Butterfly Origami Series #3: Butterfly For Alice Gray

Okay, okay, I admit it! I like the fact that my name is in it, however, this butterfly was made for another Alice. 
A Butterfly for Alice Gray

This butterfly was created completely by accident. You see, Micheal Lafosse met Alice Gray when he was just a teenager. She was an entomologist at American Museum of Natural History and an advocate for origami, so when Mr. Lafosse met Alice Gray, he was nervous, and while they talked his fingers were nervously busy folding. Guess what Mr. Lafosse ended up folding? That's right, a butterfly, and not just any butterfly, but a one of a kind butterfly. So he named it after Alice, the one that nervously and subconsciously inspired him to fold it. 
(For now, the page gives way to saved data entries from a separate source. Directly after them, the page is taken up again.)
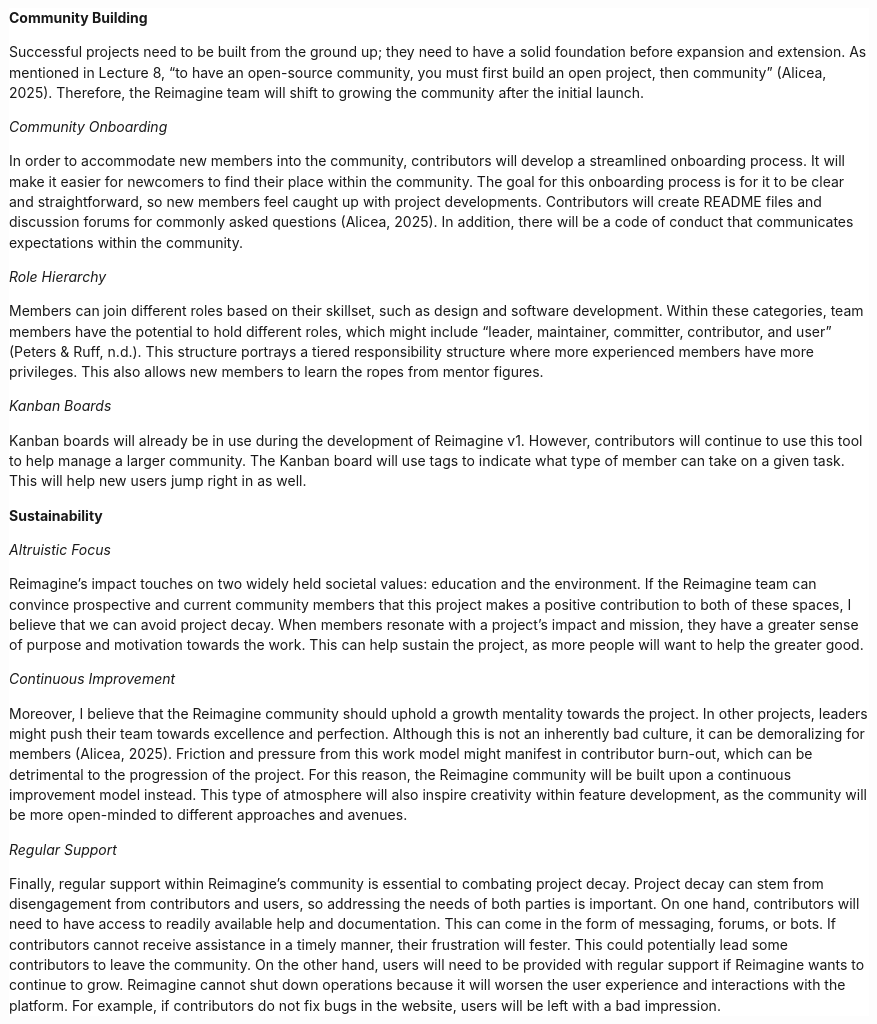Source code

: **Community Building**

Successful projects need to be built from the ground up; they need to have a solid foundation before expansion and extension. As mentioned in Lecture 8, “to have an open-source community, you must first build an open project, then community” (Alicea, 2025). Therefore, the Reimagine team will shift to growing the community after the initial launch. 

*Community Onboarding*

In order to accommodate new members into the community, contributors will develop a streamlined onboarding process. It will make it easier for newcomers to find their place within the community. The goal for this onboarding process is for it to be clear and straightforward, so new members feel caught up with project developments. Contributors will create README files and discussion forums for commonly asked questions (Alicea, 2025). In addition, there will be a code of conduct that communicates expectations within the community.

*Role Hierarchy*
	
Members can join different roles based on their skillset, such as design and software development. Within these categories, team members have the potential to hold different roles, which  might include “leader, maintainer, committer, contributor, and user” (Peters & Ruff, n.d.). This structure portrays a tiered responsibility structure where more experienced members have more privileges. This also allows new members to learn the ropes from mentor figures.

*Kanban Boards*

Kanban boards will already be in use during the development of Reimagine v1. However, contributors will continue to use this tool to help manage a larger community. The Kanban board will use tags to indicate what type of member can take on a given task. This will help new users jump right in as well.

**Sustainability**

*Altruistic Focus*

Reimagine’s impact touches on two widely held societal values: education and the environment. If the Reimagine team can convince prospective and current community members that this project makes a positive contribution to both of these spaces, I believe that we can avoid project decay. When members resonate with a project’s impact and mission, they have a greater sense of purpose and motivation towards the work. This can help sustain the project, as more people will want to help the greater good.

*Continuous Improvement*

Moreover, I believe that the Reimagine community should uphold a growth mentality towards the project. In other projects, leaders might push their team towards excellence and perfection. Although this is not an inherently bad culture, it can be demoralizing for members (Alicea, 2025). Friction and pressure from this work model might manifest in contributor burn-out, which can be detrimental to the progression of the project. For this reason, the Reimagine community will be built upon a continuous improvement model instead. This type of atmosphere will also inspire creativity within feature development, as the community will be more open-minded to different approaches and avenues. 

*Regular Support*

Finally, regular support within Reimagine’s community is essential to combating project decay. Project decay can stem from disengagement from contributors and users, so addressing the needs of both parties is important. On one hand, contributors will need to have access to readily available help and documentation. This can come in the form of messaging, forums, or bots. If contributors cannot receive assistance in a timely manner, their frustration will fester. This could potentially lead some contributors to leave the community. On the other hand, users will need to be provided with regular support if Reimagine wants to continue to grow. Reimagine cannot shut down operations because it will worsen the user experience and interactions with the platform. For example, if contributors do not fix bugs in the website, users will be left with a bad impression.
When I read that story, it touched me. I remember being extremely nervous when I asked a boy in my class in high school, whom I had a huge crush on a simple question. The question was so simple, yet I stumbled on my words and stuttered out the question, while turning beet red at the same time. I swear, the whole class heard my thumping heart. Unfortunately, that moment of nervously did not give birth to a one-of-kind butterfly, it just left me embarrassed for the rest of the year. So Lafosse got off a lot better than I did. 

This butterfly is simple, with the same body structure most, if not all, origami butterfly starts out with. Yet it is different enough to stand out and hold its ground among its peers. This butterfly is better made out of two-tone paper (paper that have two colored sides), since the folds allow you to see both sides of the paper.